We have noted in previous articles that in order to find a firm, biblical basis for church involvement in society we need to adopt a holistic gospel of the Kingdom of God, abandon the notion of a “great escape” from this world, and catch a vision of the cosmic redemption that permeates the teaching of the New Testament.
In other words, I am suggesting that it is time for the church to “reboot” the Good News, to use a computer analogy. We must erase non-biblical notions and re-discover how first-century Christians understood, proclaimed and lived out the Good News of the Gospel of Jesus Christ.
For millions of believers the Christian message is basically a bad news – good news – bad news sequence. First they proclaim that every human being is bound for hell, there to be tortured for eternity for the evil they have done – bad news. However, if you pray the right prayer to accept Jesus into your heart, you can escape this wrath to come – good news. But most will not do so, either because they choose not to, or because they have never heard that they should – bad news.
I have always had difficulty accepting this three-part message. I remember a missionary reporting in our church, when I was a lad of about 12 years, that when he had brought the Good News to a distant village many had received it gladly. One of the new believers, he said, had asked him what would happen to his father who had died shortly before the missionary had arrived. He was certain that his father too would have accepted the Good News. But the missionary had told the anguished young man that his father would be suffering in hell for all eternity.
How could this be? I thought. Either someone had misunderstood God, the News of the Gospel, or both. Now, half century later, I think it was both.
How did we get to this place? Doesn’t it seem that we have mostly proclaimed bad news for many years, especially when you do the math? Is there not a more positive story line that emerges from the biblical text? Must we really believe that all the cosmic redemption passages will be incinerated along with the world that God once created and called good? That the best we can hope for in the end is a draw between God and Satan, with Satan getting most of the booty?
These questions have set me on a search for answers. And I am discovering that just underneath the surface of proper, pious decorum there are many others who are searching along with me. And I am increasingly confident that our common search will in fact produce a better version of the Good News that is both biblically accurate as well as consistent with the character of God as revealed in Jesus Christ.
A question that haunts me is this: If the Good News is what I have described above, why is that message not found front and center in the biblical text? Let’s start with the Book of Acts, for example.

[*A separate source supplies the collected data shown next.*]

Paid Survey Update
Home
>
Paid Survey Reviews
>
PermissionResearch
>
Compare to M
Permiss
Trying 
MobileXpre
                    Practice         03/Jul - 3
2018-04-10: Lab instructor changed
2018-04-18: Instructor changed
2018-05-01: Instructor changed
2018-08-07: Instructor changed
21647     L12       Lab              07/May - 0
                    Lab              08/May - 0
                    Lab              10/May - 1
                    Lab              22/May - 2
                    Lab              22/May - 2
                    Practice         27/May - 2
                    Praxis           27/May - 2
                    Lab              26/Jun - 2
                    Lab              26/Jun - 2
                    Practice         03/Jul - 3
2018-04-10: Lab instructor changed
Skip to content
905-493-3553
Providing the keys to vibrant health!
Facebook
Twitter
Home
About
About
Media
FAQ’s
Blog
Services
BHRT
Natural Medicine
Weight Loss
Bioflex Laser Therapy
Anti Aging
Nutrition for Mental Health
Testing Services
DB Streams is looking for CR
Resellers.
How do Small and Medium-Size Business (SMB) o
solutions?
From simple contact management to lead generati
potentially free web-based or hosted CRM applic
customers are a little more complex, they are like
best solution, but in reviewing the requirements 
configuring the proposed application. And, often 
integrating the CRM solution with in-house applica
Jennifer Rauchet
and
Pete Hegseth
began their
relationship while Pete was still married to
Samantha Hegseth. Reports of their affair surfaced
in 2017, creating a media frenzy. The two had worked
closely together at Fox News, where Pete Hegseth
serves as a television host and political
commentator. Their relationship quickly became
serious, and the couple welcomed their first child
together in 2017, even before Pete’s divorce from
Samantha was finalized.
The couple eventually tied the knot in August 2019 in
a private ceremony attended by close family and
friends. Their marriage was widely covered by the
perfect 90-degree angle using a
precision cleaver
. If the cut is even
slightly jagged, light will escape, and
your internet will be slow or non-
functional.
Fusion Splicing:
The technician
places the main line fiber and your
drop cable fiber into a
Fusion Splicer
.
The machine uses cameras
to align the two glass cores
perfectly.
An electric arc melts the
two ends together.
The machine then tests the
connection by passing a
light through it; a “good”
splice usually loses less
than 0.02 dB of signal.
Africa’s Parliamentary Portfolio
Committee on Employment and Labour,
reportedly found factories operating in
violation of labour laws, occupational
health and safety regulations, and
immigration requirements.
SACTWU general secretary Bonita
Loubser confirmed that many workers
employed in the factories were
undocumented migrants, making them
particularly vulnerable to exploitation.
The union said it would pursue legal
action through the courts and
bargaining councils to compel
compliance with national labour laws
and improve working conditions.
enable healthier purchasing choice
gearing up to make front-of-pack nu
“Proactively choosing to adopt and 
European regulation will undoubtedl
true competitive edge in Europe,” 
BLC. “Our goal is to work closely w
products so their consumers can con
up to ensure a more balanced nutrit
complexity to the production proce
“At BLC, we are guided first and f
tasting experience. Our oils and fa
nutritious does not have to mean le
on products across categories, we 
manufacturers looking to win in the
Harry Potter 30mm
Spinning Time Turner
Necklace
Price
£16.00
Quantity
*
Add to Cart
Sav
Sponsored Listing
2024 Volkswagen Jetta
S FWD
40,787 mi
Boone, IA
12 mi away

One would think that the first preachers of the gospel could be trusted above all others to have caught the right focus of the gospel message, especially after having been endowed with the presence and power of the Holy Spirit, wouldn’t you think?
But when we survey the messages of Peter, Stephen, Philip and Paul we just don’t find the popular version of the Good News. We find instead a consistently focused assertion: “The resurrected Jesus is both Lord and Christ and you should believe this and follow in his way.” With no reference to hell-fire and brimstone, they were, nevertheless, amazingly effective evangelists.
What if we go back to the Old Testament, the Scriptures of both Jesus and the early church? We do have reference to the place of the dead, known as either “Sheol” in Hebrew or “Hades” in Greek. But we search in vain for an Old Testament description of this place as an eternal torture chamber, similar to popular notions of hell today.
How then, if neither the Old Testament nor first-century apostolic preaching viewed hell as central to the biblical message, did such a view get into Christian thinking? It turns out that the notion of a literal hell actually appears first in pagan religions going back over 4000 years. Somehow it found its way into the Apocrypha and from there into the world-view of the Pharisees of Jesus’ day.
Of course the big question was what Jesus would do with this teaching. Would he affirm the Pharisee’s idea of hell and adopt it as central to his message? A quick survey of the Gospels reveals that for Jesus the Good News was that the Kingdom of God had arrived. You can’t miss it! On a few occasions Jesus refers to the Old Testament notion of “Sheol” or alternately the word “Gehenna,” the name of the ever-burning garbage dump south of Jerusalem. The context is usually one in which he is emphasizing the seriousness of an offense, but are we to think that he envisioned persons literally being thrown on to this garbage dump?
It took till the fourth century until a famous theologian, Augustine, began to describe hell as an eternal torture chamber and make it a central tenet of the Christian faith. Augustine’s big project was to re-write Christian theology to fit the new church/state synthesis that was underway.
So the question is whether we are bound to keep Augustine’s vision of hell or are we free to explore how first-century Christians constructed the substance of the Good News? I think we should choose the latter, and I trust that as we continue to search the Scriptures we will open the door to a much more comprehensive and powerful motivator for being fully engaged in God’s world.
What has your search revealed to you?